Thursday, 4 August 2011

Recipes - Veggie-ful Soup

Want a great, hearty, veggie packed soup for the whole family?  Look no further!  A great way to pack more veggies into your kids diet and a healthy lunch option for the whole family.  Freeze leftovers for up to three months and reheat for a quick dinner.

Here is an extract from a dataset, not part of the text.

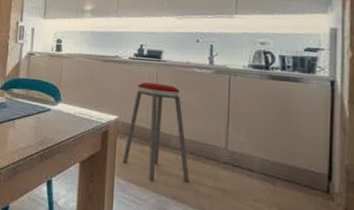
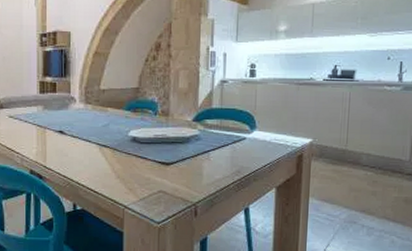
music stool: present [122,82,189,183] -> none [316,103,377,197]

2 x cloves garlic, finely chopped
2 x brown onions, finely chopped
2 x carrots, finely chopped
2 x zucchini, finely chopped
4 x celery stalks, finely chopped
1 x leek, finely chopped
1/2 butternut pumpkin, peeled and chopped
1 x small sweet potato, peeled and chopped
2-3 potatoes, peeled and chopped
1 x parsnip, peeled and chopped
1/2 cabbage, chopped
1 x broccoli, cut into florets
1/2 cauliflower, cut into florets
2 tbs tomato paste
1 tsp sugar
2 x 400g tin tomatoes
1 x 400g tin chickpeas
1 x 400g tin lentils
1 x 400g tin red kidney beans
1 x 400g tin butter beans/white beans
200g short pasta, eg. shells, spirals, elbows etc
vegetable stock and water (amount varies)
salt and pepper to season

Step 1 - Heat oil on medium heat in a very large pot (approx. 10 L).  Add garlic, onion, carrot, zucchini, celery and leek and fry until veggies are soft, this can take up to ten minutes.  Add tomato paste and sugar and fry off for 2-3 minutes.
Step 2 - Reduce heat and add tin tomatoes, potato, pumpkin, sweet potato, parsnip cabbage, broccoli and cauliflower.  Add a few cups of stock and water, until the liquid is almost covering all the vegetables.  Put the lid on and slowly simmer for 4-6 hours, stirring periodically.
Step 3 - With about half an hour to go, add chickpeas, lentils, beans and pasta.  You may need to add a little more water at this stage to help the pasta cook through. 
Step 4 - Serve with a sprinkling of parmesan cheese or a few pieces of gbejniet, a lemon cheek and some fresh sourdough or pane di casa. 

1 comment:

  1. Wow ..... I'm sitting here with a full stomach, and that pic is making my mouth water! It looks so inviting.